Marsh on Monday
The rise and rise of Asian financial centers7/23/12 7/23/2012 (MarketWatch)Print
ReutersThe Marina Bay Financial Centre in Singapore -- and its counterparts in China, Malaysia and Hong Kong -- are fast overtaking traditional money centers in the West.
SINGAPORE (MarketWatch) -- A lot has been said and written about the power shift between East and West engendered by worldwide economic changes of the past 10 years, especially the 2007-08 trans-Atlantic financial crisis. But as British newspaper headline writers like to say when a transition of gigantic proportions is upon us: "You ain't seen nothin' yet."
Already since the end of the 1990s, we have seen two phases in Asia's economic renaissance. First came a period of rapid reserve asset accumulation by non-Western economies, an expression of current account surpluses, high savings ratios and a refusal to let currency appreciation damp rising exports.
Then, in the aftermath of the sub-prime imbroglio and then the collapse of Lehman Brothers, we saw stronger-than-ever signs of the Eastern economies' resilience as the US and Europe remained bogged down in post-crisis doldrums.
We are about to witness a third phase: the powering ahead of Asian financial markets as a part of sweeping changes in the make-up of assets and liabilities around the world.
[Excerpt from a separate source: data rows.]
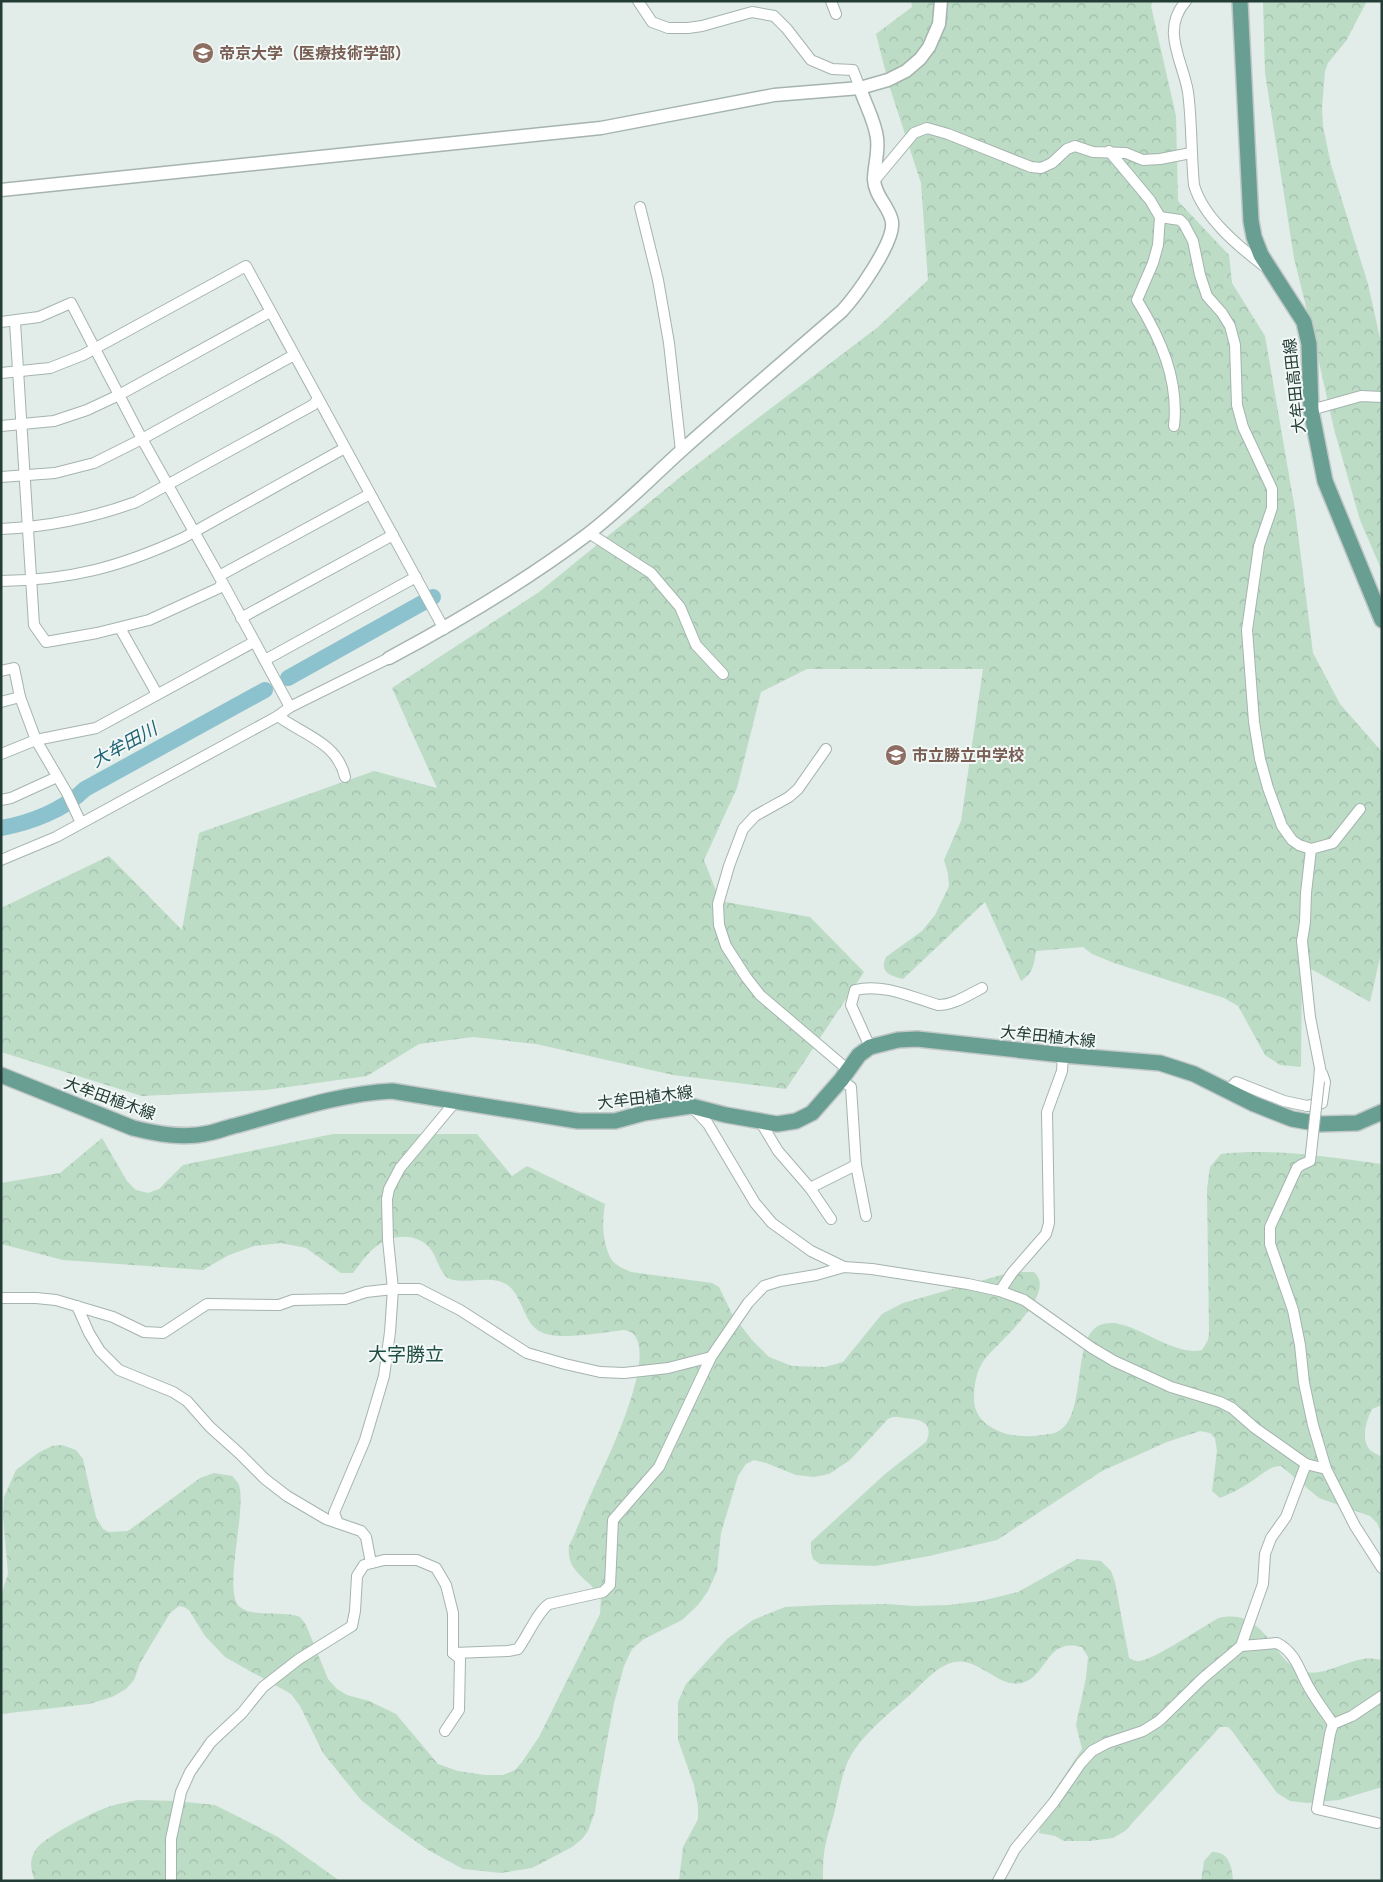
<svg xmlns="http://www.w3.org/2000/svg" width="1383" height="1882" font-family="'Nunito Sans','Noto Sans JP',sans-serif">
<style>
.forest{fill:url(#forest-crowns)}
.lines{fill:none;stroke-linecap:round;stroke-linejoin:round}
.river{stroke:#8cc1ce;stroke-width:16}
.minor-casing{stroke:#a5b4af;stroke-width:12}
.tertiary-casing{stroke:#a5b4af;stroke-width:15}
.primary-casing{stroke:#c1c8c7;stroke-width:18}
.minor{stroke:#fff;stroke-width:10}
.tertiary{stroke:#fff;stroke-width:12}
.primary{stroke:#699f93;stroke-width:15}
.minor-bridge-casing{stroke:#a5b4af;stroke-width:12;stroke-linecap:butt}
.minor-bridge{stroke:#fff;stroke-width:10}
.labels{text-anchor:middle;stroke-width:4;stroke-linejoin:round;paint-order:stroke}
.education-label{font-size:16px;font-weight:bold;fill:#785e54;stroke:#f2f8f6;text-anchor:start}
.street-label{font-size:16px;fill:#233c36;stroke:#f2f8f6}
.water-label{font-size:18px;font-style:italic;fill:#206375;stroke:#f2f8f6}
.quarter-label{font-size:19px;fill:#204d44;stroke:#f2f8f6}
</style>
<defs>
<pattern id="forest-crowns" width="20" height="18" patternUnits="userSpaceOnUse" patternTransform="scale(1.25)"><rect width="20" height="18" fill="#bcdcc6"/><path d="M2 6a3 3 0 1 1 6 0M12 15a3 3 0 1 1 6 0" fill="none" stroke="#a1beab"/></pattern>
</defs>
<rect width="100%" height="100%" fill="#e2ece8"/>
<!-- forest -->
<g class="forest">
<path d="M911 1H1153L1151 6 1176 116 1178 201 1229 255 1232 283 1265 336 1295 510 1313 653 1340 704 1382 752V949L1370 1002 1302 964 1301 1067 1280 1065 1265 1055 1238 1006 1224 998 1114 963 1092 954 1083 947 1036 951C1034 965 1033 973 1021 981L985 902 903 979C890 976 879 972 886 957L922 931 935 915 949 886 948 873 944 860 961 821 983 669H807L761 692 737 788 704 860 720 901 810 917 864 972 786 1089 673 1075 536 1044 473 1037 419 1044 367 1076 266 1090 142 1096 1 1052V908L109 856 182 930 199 833 374 771 437 788 392 688 539 592 683 475 878 327 928 280 921 183 889 85 876 34 912 7Z"/>
<polygon points="1263,1 1367,1 1346,41 1328,63 1325,71 1322,108 1323,126 1331,165 1368,284 1382,347 1382,571 1360,520 1334,429 1312,331 1294,258 1265,73"/>
<path d="M333 1134H477L512 1176 527 1166 605 1204C602 1222 602 1242 611 1259 615 1265 624 1269 631 1272L712 1283 719 1287 732 1314 752 1340 769 1357 792 1366 825 1367 843 1362 882 1314 903 1303 1012 1272H1034C1059 1293 996 1344 984 1360 976 1372 974 1385 974 1400 975 1417 986 1426 1001 1432 1014 1437 1030 1437 1042 1435 1047 1434 1053 1434 1057 1432 1088 1417 1071 1341 1098 1326 1126 1311 1169 1358 1202 1350L1208 1340 1209 1333 1207 1189 1210 1167 1221 1154C1274 1148 1329 1157 1382 1164V1405L1372 1409C1366 1421 1360 1440 1371 1451 1374 1453 1379 1455 1382 1457V1534L1377 1523 1370 1516 1319 1498 1281 1466C1270 1465 1259 1477 1249 1483 1240 1489 1230 1494 1220 1498L1212 1491 1217 1451 1215 1438 1210 1433 1200 1431 1167 1442 1102 1471 997 1540 929 1556 875 1566 820 1564 813 1559 811 1552V1542L885 1474 926 1442C935 1423 920 1419 904 1418 898 1417 893 1416 888 1419L850 1460 829 1474 814 1477 796 1475 766 1463 754 1460 746 1464 738 1476 721 1533 717 1571 708 1591 698 1605 682 1620 644 1639 632 1649 624 1666 614 1703 598 1789 595 1812 588 1831 582 1839 572 1847 532 1868 501 1873 463 1869 428 1850 390 1823 361 1800 323 1753 300 1706 291 1694 225 1657 205 1636 189 1610 184 1607 179 1606 170 1613 140 1663 134 1680 126 1689 112 1697 89 1704 1 1714V1596L8 1574 3 1516 4 1497 16 1470 38 1453 52 1446 62 1445 76 1450 83 1459 96 1517 103 1529 109 1532 128 1531 200 1478 214 1473 232 1476C234 1478 238 1482 239 1485 247 1510 222 1593 240 1607 252 1618 283 1610 300 1617L306 1625 328 1679 337 1689 347 1695 369 1701 396 1714 438 1764 458 1771 485 1775H503L515 1770 522 1762 539 1737 600 1614 601 1597C589 1578 566 1573 569 1546 578 1528 584 1508 593 1490 604 1466 661 1352 631 1332 629 1331 626 1331 624 1330 604 1332 558 1341 541 1332 524 1324 523 1298 509 1286 492 1273 469 1285 450 1279 441 1276 437 1258 432 1251 421 1233 393 1233 378 1245 368 1252 360 1264 353 1273H341L306 1248 281 1243 254 1246 229 1255 203 1270 63 1260 1 1244V1183L60 1173 102 1138 127 1181 136 1190 148 1193 159 1189 183 1165Z"/>
<path d="M1077 1559 1101 1561 1111 1571 1115 1582 1129 1658C1132 1659 1136 1662 1140 1661 1154 1659 1193 1633 1207 1625 1212 1622 1218 1617 1224 1617 1268 1611 1275 1666 1304 1672 1324 1676 1344 1662 1363 1659 1369 1658 1376 1659 1382 1660V1787L1339 1800 1307 1803 1290 1801 1277 1793 1232 1731 1228 1727H1220L1125 1831 1113 1838 1090 1841H1064L1055 1836 1039 1833 1045 1805 1082 1749 1076 1725 1086 1678 1088 1657 1082 1647C1045 1637 1048 1677 1021 1683 998 1688 979 1657 954 1662 937 1666 924 1682 912 1693 892 1711 870 1728 855 1749 842 1767 839 1793 834 1814 831 1825 827 1836 825 1847 823 1857 823 1870 823 1881H679L683 1847 698 1819V1806L694 1785 678 1740V1702L686 1684 727 1639 753 1620 785 1607 824 1605 887 1604 914 1606 949 1605 981 1601 1018 1592Z"/>
<path d="M138 1800 175 1801 215 1805 278 1837 340 1881H35C30 1869 29 1858 37 1848 46 1836 97 1810 111 1806 120 1803 129 1802 138 1800Z"/>
<path d="M1212 1852C1229 1851 1232 1867 1233 1881H1201L1204 1861Z"/>
</g>
<g class="lines">
<!-- river -->
<g class="river">
<polyline points="288,678 433,597"/>
<path d="M1 828C30 823 64 810 85 789L265 690"/>
</g>
<!-- minor casing -->
<g class="minor-casing">
<g id="minor">
<polyline points="638,1 652,22 668,28 688,28 702,26 752,12 774,16 787,29 811,60 832,69 853,70 860,88"/>
<polyline points="831,1 836,14"/>
<path d="M1186 1C1160 30 1183 61 1188 92 1192 122 1191 154 1194 185 1203 217 1238 246 1264 266"/>
<path d="M1109 151 1150 200 1160 217 1158 245 1153 263 1137 300C1161 339 1179 380 1174 426"/>
<polyline points="874,181 914,133 927,128 948,134 1031,167 1041,168 1052,163 1067,149 1075,146 1093,152 1126,153 1143,160 1160,159 1191,153"/>
<polyline points="640,207 658,280 669,343 681,451"/>
<polyline points="1160,217 1180,220 1184,224 1193,241 1200,275 1207,296 1222,313 1230,326 1235,345 1237,405 1243,427 1272,489 1272,508 1259,546 1247,630 1254,722 1260,759 1268,788 1282,826 1292,840 1299,845 1311,849 1333,843 1360,809"/>
<polyline points="1,322 39,317 71,303 142,439 219,576"/>
<polyline points="15,322 34,625 46,642 97,633 149,620 219,588 222,583"/>
<polyline points="1,373 50,368 83,355 246,266 444,629"/>
<polyline points="1311,410 1361,396 1382,397"/>
<polyline points="1,426 54,421 87,410 119,395 270,312"/>
<polyline points="1,477 55,473 94,463 142,439 294,355"/>
<path d="M1 529C48 527 92 518 136 502L313 405 318 399"/>
<polyline points="589,533 651,573 680,607 696,645 723,674"/>
<path d="M1 581C71 580 120 567 183 538L345 448"/>
<polyline points="241,618 393,535"/>
<polyline points="120,628 157,694"/>
<polyline points="265,660 416,577"/>
<polyline points="1,671 14,668 20,697 36,740 67,793 81,823"/>
<polyline points="1,702 20,697"/>
<polyline points="290,707 219,576 370,494"/>
<path d="M278 716C303 735 337 742 345 777"/>
<polyline points="826,749 798,789 789,797 755,816 743,829 729,866 718,904 719,925 726,946 746,977 760,995 847,1069"/>
<polyline points="1,754 36,740 96,728 254,642"/>
<polyline points="1,800 11,798 57,777"/>
<polyline points="1311,849 1306,893 1305,922 1302,941 1310,1017 1320,1068 1319,1081"/>
<polyline points="1,860 56,837 278,716 290,707 389,658"/>
<path d="M870 1047 851 1005 855 990C883 983 911 997 938 1005 954 1005 968 995 982 988"/>
<polyline points="841,1080 851,1087 856,1165 866,1216"/>
<polyline points="1228,1090 1236,1082 1284,1101 1307,1106 1322,1103 1325,1082 1322,1073"/>
<polyline points="692,1107 708,1124 755,1203 772,1223 811,1251 844,1267"/>
<polyline points="760,1121 778,1151 810,1188 831,1219"/>
<polyline points="1311,1153 1310,1161 1301,1165 1297,1168 1270,1227 1270,1244 1293,1310 1300,1345 1304,1383 1313,1425 1326,1469 1355,1526 1382,1568"/>
<polyline points="810,1188 856,1165"/>
<polyline points="1000,1291 1012,1273 1046,1234 1049,1223 1047,1112 1062,1071 1063,1055"/>
<polyline points="1,1298 36,1298 56,1300 113,1317 144,1332 163,1333 207,1304 279,1305 293,1300 345,1299 366,1292 393,1289 419,1289 460,1310 527,1353 565,1364 600,1372 624,1373 668,1368 711,1357"/>
<polyline points="77,1306 89,1333 100,1351 119,1370 173,1392 187,1401 210,1427 239,1453 265,1479 287,1496 326,1519 361,1531 366,1537 371,1563"/>
<polyline points="338,1523 334,1513 365,1440 384,1376 390,1332 393,1289 388,1240 387,1199 389,1189 400,1168 455,1102"/>
<path d="M1241 1646 1277 1643C1297 1653 1300 1674 1311 1691 1318 1703 1326 1713 1333 1724"/>
<path d="M453 1653 508 1651 518 1649C527 1637 538 1611 549 1604L603 1592 610 1585 613 1520 659 1467 711 1357 748 1303 764 1286 780 1281 816 1275 844 1267 872 1269 968 1284 1000 1291 1024 1300 1092 1348 1114 1361 1171 1387 1220 1402 1232 1408 1255 1428 1306 1464 1326 1469"/>
<polyline points="445,1731 459,1710 460,1659 453,1653"/>
<polyline points="1377,1823 1317,1809 1330,1734 1333,1724 1352,1716 1382,1696"/>
<polyline points="171,1881 171,1839 181,1792 190,1772 211,1742 242,1713 263,1687 299,1659 352,1626 355,1611 357,1576 364,1565 384,1560 417,1560 436,1568 446,1585 453,1613 453,1653"/>
<polyline points="998,1881 1015,1849 1054,1802 1081,1763 1092,1751 1107,1743 1143,1731 1159,1721 1203,1678 1241,1646 1263,1584 1265,1554 1271,1538 1286,1517 1306,1464"/>
</g>
</g>
<!-- tertiary casing -->
<g class="tertiary-casing">
<g id="tertiary">
<polyline points="1,190 601,128 774,95 860,88 888,80 906,71 920,59 929,47 939,24 941,1"/>
<path d="M389 658C458 621 526 581 588 534 622 508 651 478 682 450 735 403 789 357 842 311 856 296 895 242 892 222 890 207 875 197 874 180 874 166 879 153 877 138 875 121 865 104 860 88"/>
</g>
</g>
<!-- primary casing -->
<g class="primary-casing">
<g id="primary">
<polyline points="1240,1 1251,221 1254,237 1261,255 1304,322 1309,344 1311,410 1325,481 1382,620"/>
<path d="M1 1075 133 1128C157 1134 184 1139 209 1133 219 1131 228 1127 238 1125 286 1112 342 1093 392 1091L578 1121H615L644 1113 691 1106 726 1115 777 1124 796 1121 812 1113 841 1080 859 1055 870 1047 898 1040 917 1039 1063 1055 1160 1063 1194 1074 1254 1104 1292 1119 1320 1124 1357 1123 1382 1112"/>
</g>
</g>
<!-- minor -->
<use href="#minor" class="minor"/>
<!-- tertiary -->
<use href="#tertiary" class="tertiary"/>
<!-- primary -->
<use href="#primary" class="primary"/>
<!-- minor-bridge casing -->
<g class="minor-bridge-casing">
<polyline id="minor-bridge" points="1311,1153 1319,1081"/>
</g>
<!-- minor-bridge -->
<use href="#minor-bridge" class="minor-bridge"/>
</g>
<!-- icons -->
<defs>
<g id="university-disc" transform="scale(1.125)"><circle r="9.5" fill="#8d6e63" stroke="#f2f8f6"/><path d="M0-5L7-2L0 1L-7-2ZM-4 1L0 2.5L4 1V4Q0 6-4 4Z" fill="#fff"/></g>
<g id="school-disc" transform="scale(1.125)"><circle r="9.5" fill="#8d6e63" stroke="#f2f8f6"/><path d="M0-5L7-2L0 1L-7-2ZM-4 1L0 2.5L4 1V4Q0 6-4 4Z" fill="#fff"/></g>
</defs>
<g fill-rule="evenodd">
<use href="#university-disc" x="203" y="53"/>
<use href="#school-disc" x="896" y="755"/>
</g>
<g class="labels">
<!-- education labels -->
<g class="education-label">
<text x="219" y="59">帝京大学（医療技術学部）</text>
<text x="912" y="761">市立勝立中学校</text>
</g>
<!-- street labels -->
<g class="street-label">
<text transform="translate(1294 386) rotate(-96)" y="6">大牟田高田線</text>
<text transform="translate(1048 1036) rotate(6)" y="6">大牟田植木線</text>
<text transform="translate(645 1097) rotate(-7)" y="6">大牟田植木線</text>
<text transform="translate(110 1098) rotate(20)" y="6">大牟田植木線</text>
</g>
<!-- water labels -->
<g class="water-label">
<text transform="translate(124 745) rotate(-29)" y="6">大牟田川</text>
</g>
<!-- quarter labels -->
<g class="quarter-label">
<text x="406" y="1361">大字勝立</text>
</g>
</g>
<!-- border -->
<rect width="1383" height="1882" fill="none" stroke="#233c36" stroke-width="5"/>
</svg>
The stage is set for Asian practices and principles gradually to come to the fore in global financial services.
There are several straws in the wind. Two of the top three stock market flotations this year -- the $3 billion listing of palm-oil firm Felda Global Ventures and the $2 billion initial public offering of state-backed IHH Healthcare Bhd, Asia's largest private hospital operator -- have been carried out in Malaysia, a country that was hardly on the financial radar screen until a few years ago.
Malaysia's cash-rich pension funds and fund management groups have allowed the country to buck the trend of scrapped IPOs that have brought setbacks this year not only in the West but also in Asian centers like Hong Kong.
Malaysia, too, has supplied the investors for a landmark property deal in London -- the £400 million Battersea Power Station transaction for property group SP Setia, palm-oil group Sime Darby, and Employees Provident Fund, the country's largest pension fund, which U.K. Prime Minister David Cameron intends to extol as a sign of a new investment partnership between Europe and Asia.
At a wider level, Asian fixed-income markets have been recipients of large inflows this year as investors around the globe pile into new asset classes free of the uncertainties overhanging the dollar and the euro. In M&A and private equity, investors and deal makers from Asia are assuming ever-more self-confident positions that make them less dependent on financial intermediaries and bankers from the West. In new product areas, watch out for a spate of offerings in Islamic finance that will mount a rising challenge to Western institutions, which are hardly in the best position to withstand competition.
Europe and the U.S. are reeling under the impact of a spate of financial industry setbacks -- ranging from the sub-prime debacle and blatant disregards for investment-banking conflicts of interest through to the latest scandals over financial product mis-selling, Libor fixing and money laundering. Overshadowing everything has been the weakening of the banks, especially in Europe, as a result of the demise of the Western growth model and the buildup of debt owed by private and public-sector borrowers, part of which will plainly never be repaid.
Disparities have been exacerbated by Europe's abject failure first to diagnose and then to repair the innate shortcomings of economic and monetary union (EMU), the single currency project that was supposed to promote growth, investment and employment but instead has turned into Europe's melancholy union. The disappointments surrounding EMU have taken their toll on European investment banking as the hotly anticipated spate of M&A and capital-market opportunities induced by a single euro financial market has failed to materialize.
Differences between East and West have been enhanced, too, by America's inability to put its public finances on to a sounder footing, which leaves the U.S. financial system at the mercy of adversarial political forces before and after the end-year presidential elections.
For bankers and product specialists, the message is clear. Growth, innovation and dynamism in financial services are likely to migrate beyond the West. Just as Asia in past centuries used to measure itself by reference to Europe (seen in the appellations "near East"," far East" etc), in the future Europe and the U.S. are likely to register their own prowess by reference to Asia.
For financial practitioners who have grown up in the financial sector penumbra of the City or Manhattan (let alone Paris or Frankfurt), there can be only one conclusion. "Go East, young man! (or woman!)." Potential, responsibility and reward are on offer with ever-greater urgency in the centers of Shanghai, Hong Kong, Singapore and Kuala Lumpur.
If you work in financial services, ignore at your peril the implications of this sea change. The world is rapidly changing and if you want to capitalize on that, move to the places where things are happening.